Наконец все выстроились на старте в один ряд, голова к голове, отправитель проскакал перед фронтом из конца в конец, поднял белый платок. Все замерли, возбужденные и настороженные. Рука взмахнула платком. Кони рванулись, и вместе со всеми, подхваченный порывом, ринулся вперед Гульсары. Земля загремела барабаном под лавиной копыт, взметнулась пыль. Под гиканье и крики верховых лошади распластались в бешеном карьере. Только один Гульсары, не умевший скакать галопом, шел иноходью. В этом были и слабость его, и сила.

Сначала шли все кучей, но уже через несколько минут начали растягиваться Гульсары не видел этого. Он видел только, что резвые скаковые лошади обошли его и были уже впереди, на дороге. В морду хлестали из-под копыт горячий щебень и комья сухой глины, а вокруг скакали кони, кричали верховые, свистели нагайки и клубилась пыль. Пыль разрасталась облаком и летела над землей. Резко пахло потом, кремнем и молодой растоптанной полынью.

Так продолжалось почти до половины пути. Впереди всех неслись с недосягаемой для иноходца скоростью с десяток лошадей. По сторонам стало стихать, шум задних отставал, но то, что впереди шли другие, и то, что поводья так и не давали ему полной свободы, поднимало в нем ярость. В глазах темнело от злобы и ветра, дорога стремительно уплывала под ноги, солнце катилось навстречу, падая с неба огненным шаром. Жаркий пот прошибал по всему телу, и чем больше иноходец потел, тем легче становился он сам для себя.

И вот наступил момент, когда скаковые лошади стали уставать и постепенно сдавать в беге, а иноходец только входил в разгар своих сил. «Чу, Гульсары, чу!» — услышал он голос хозяина, и солнце еще быстрей покатилось навстречу. И замелькали одно за другим настигнутые и оставленные позади искаженные яростью лица всадников, взмытые в воздух плетки, оскаленные, хрипящие морды коней.

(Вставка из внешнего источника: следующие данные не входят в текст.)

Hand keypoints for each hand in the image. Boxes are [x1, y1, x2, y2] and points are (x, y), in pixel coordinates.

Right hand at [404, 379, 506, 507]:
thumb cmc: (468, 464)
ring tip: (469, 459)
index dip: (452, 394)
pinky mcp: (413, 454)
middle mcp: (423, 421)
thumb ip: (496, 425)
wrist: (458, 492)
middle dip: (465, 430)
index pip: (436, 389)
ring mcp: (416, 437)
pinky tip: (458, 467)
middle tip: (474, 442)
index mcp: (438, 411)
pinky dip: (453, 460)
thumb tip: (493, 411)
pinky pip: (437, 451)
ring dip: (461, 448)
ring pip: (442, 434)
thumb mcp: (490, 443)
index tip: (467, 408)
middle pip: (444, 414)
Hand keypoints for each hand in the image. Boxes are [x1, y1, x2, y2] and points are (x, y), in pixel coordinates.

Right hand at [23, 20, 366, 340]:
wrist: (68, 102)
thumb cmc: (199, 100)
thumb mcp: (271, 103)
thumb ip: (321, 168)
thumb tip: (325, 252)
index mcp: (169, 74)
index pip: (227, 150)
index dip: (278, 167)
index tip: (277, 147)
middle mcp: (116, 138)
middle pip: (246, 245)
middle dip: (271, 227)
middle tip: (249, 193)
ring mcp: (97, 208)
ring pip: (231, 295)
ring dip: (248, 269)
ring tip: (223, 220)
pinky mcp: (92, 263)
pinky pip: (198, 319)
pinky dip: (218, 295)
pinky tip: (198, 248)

Исчезла вдруг власть удил и поводьев, не стало для Гульсары ни седла, ни всадника — в нем бушевал огненный дух бега.

И все же впереди шли бок о бок два скачущих коня, темно-серый и рыжий. Оба, не уступая друг другу, мчались, подгоняемые криками и плетками верховых. Это были сильные скакуны. Гульсары долго настигал их и на подъеме дороги обошел наконец. Он вскочил на бугор, точно бы на гребень большой волны, и на какое-то мгновение словно завис в полете, невесомый. Дух захватило в груди, и еще ярче брызнуло солнце в глаза, и он стремительно пошел вниз по дороге, но вскоре услышал позади топот настигающих копыт. Те двое, темно-серый и рыжий, брали реванш. Они подошли с двух сторон почти вплотную и уже не отставали ни на шаг.

Так мчались они втроем, голова к голове, слившись в едином движении. Гульсары казалось, что они теперь вовсе не бегут, что все они просто застыли в каком-то странном оцепенении и безмолвии. Можно было даже разглядеть выражение глаз соседей, их напряженно вытянутые морды, закушенные удила, уздечки и поводья. Темно-серый смотрел свирепо и упрямо, а рыжий волновался, взгляд его неуверенно скользил по сторонам. Именно он первым начал отставать. Сначала скрылся его виноватый, блуждающий взгляд, затем уплыла назад морда с раздутыми ноздрями, и больше его не стало. А темно-серый отставал мучительно и долго. Он медленно умирал на скаку, взгляд его постепенно стекленел от бессильной злобы. Так и ушел он, не желая признать поражения.